*Material for this exercise*:
● ● ● ● ●

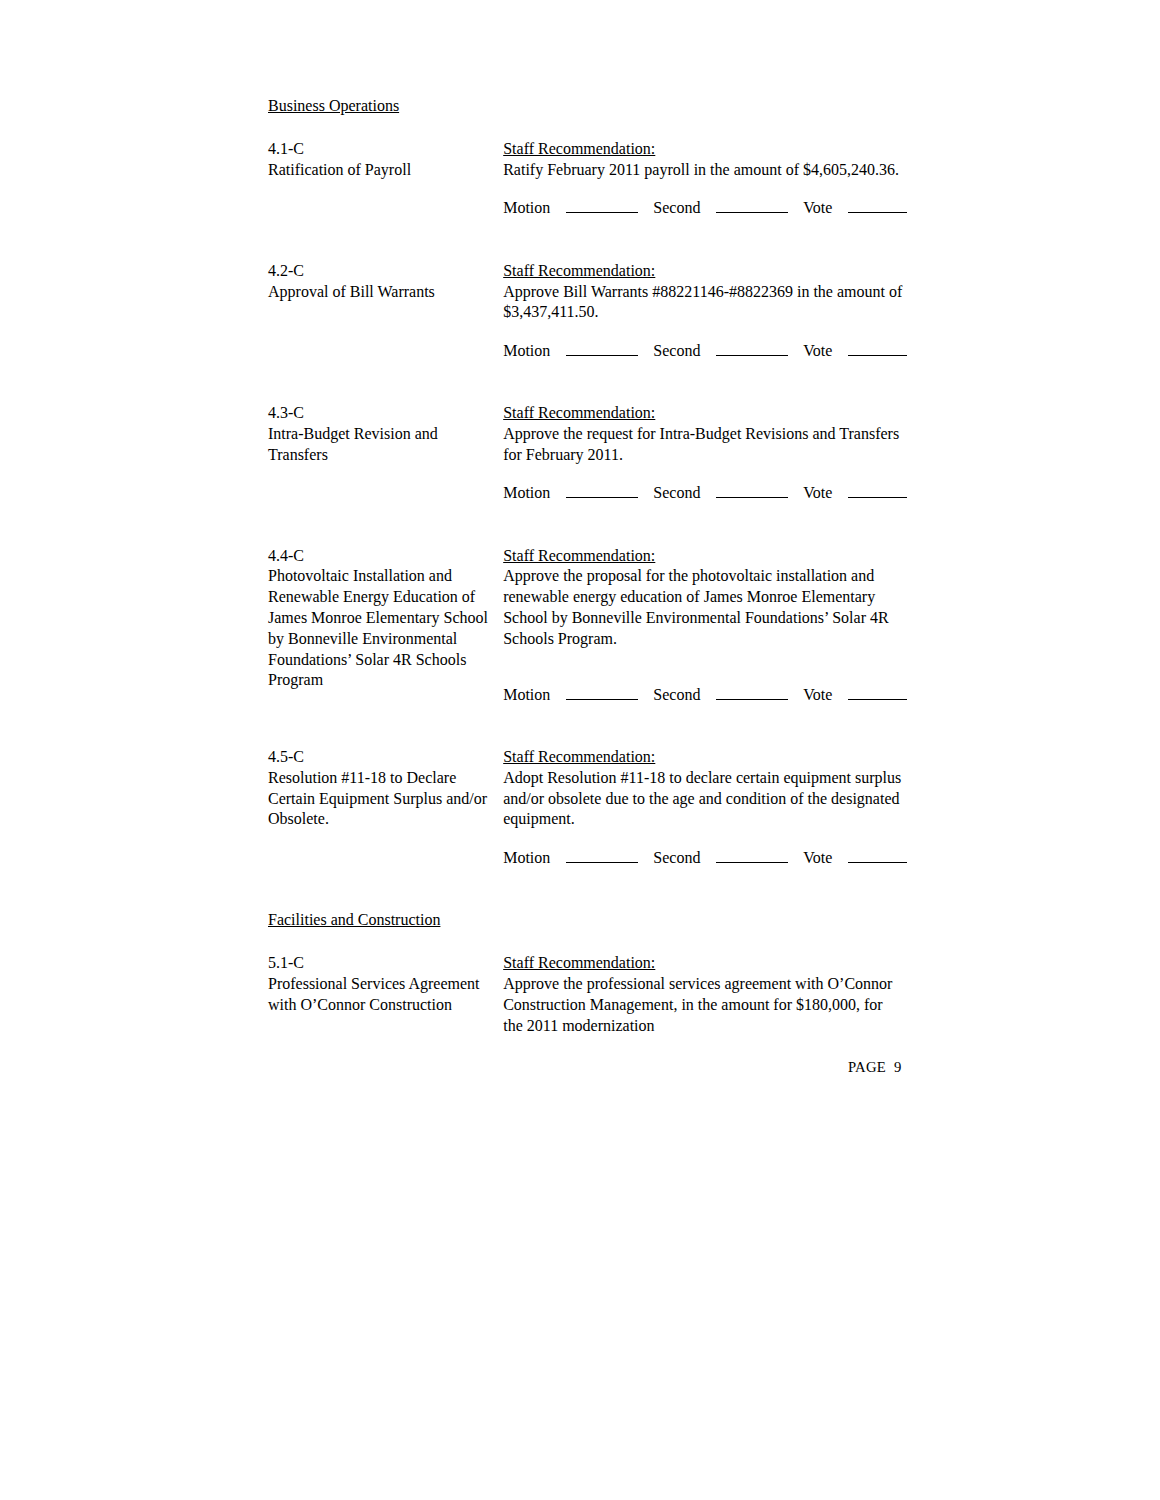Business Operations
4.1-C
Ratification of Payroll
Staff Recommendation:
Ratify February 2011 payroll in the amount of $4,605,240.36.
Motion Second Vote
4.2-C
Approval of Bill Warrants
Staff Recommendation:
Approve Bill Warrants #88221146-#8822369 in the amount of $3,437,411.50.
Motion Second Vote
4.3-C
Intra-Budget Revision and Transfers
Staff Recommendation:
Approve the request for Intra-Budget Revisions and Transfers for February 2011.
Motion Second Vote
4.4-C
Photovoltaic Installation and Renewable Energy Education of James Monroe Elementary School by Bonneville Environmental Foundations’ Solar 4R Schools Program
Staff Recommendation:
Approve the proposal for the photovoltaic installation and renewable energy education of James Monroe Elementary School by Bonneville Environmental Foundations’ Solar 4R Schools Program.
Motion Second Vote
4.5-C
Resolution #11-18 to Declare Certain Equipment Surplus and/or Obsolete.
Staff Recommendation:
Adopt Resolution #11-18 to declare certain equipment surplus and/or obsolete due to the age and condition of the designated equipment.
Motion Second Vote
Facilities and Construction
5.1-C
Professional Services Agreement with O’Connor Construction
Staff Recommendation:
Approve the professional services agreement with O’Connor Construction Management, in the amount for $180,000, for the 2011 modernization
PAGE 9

● ● ● ● ●

*Task to carry out*: The answer is the complete set of records, copied exactly, with pictures omitted.

*Answer to the problem*:
Business Operations
4.1-C
Ratification of Payroll
Staff Recommendation:
Ratify February 2011 payroll in the amount of $4,605,240.36.
Motion Second Vote
4.2-C
Approval of Bill Warrants
Staff Recommendation:
Approve Bill Warrants #88221146-#8822369 in the amount of $3,437,411.50.
Motion Second Vote
4.3-C
Intra-Budget Revision and Transfers
Staff Recommendation:
Approve the request for Intra-Budget Revisions and Transfers for February 2011.
Motion Second Vote
4.4-C
Photovoltaic Installation and Renewable Energy Education of James Monroe Elementary School by Bonneville Environmental Foundations’ Solar 4R Schools Program
Staff Recommendation:
Approve the proposal for the photovoltaic installation and renewable energy education of James Monroe Elementary School by Bonneville Environmental Foundations’ Solar 4R Schools Program.
Motion Second Vote
4.5-C
Resolution #11-18 to Declare Certain Equipment Surplus and/or Obsolete.
Staff Recommendation:
Adopt Resolution #11-18 to declare certain equipment surplus and/or obsolete due to the age and condition of the designated equipment.
Motion Second Vote
Facilities and Construction
5.1-C
Professional Services Agreement with O’Connor Construction
Staff Recommendation:
Approve the professional services agreement with O’Connor Construction Management, in the amount for $180,000, for the 2011 modernization
PAGE 9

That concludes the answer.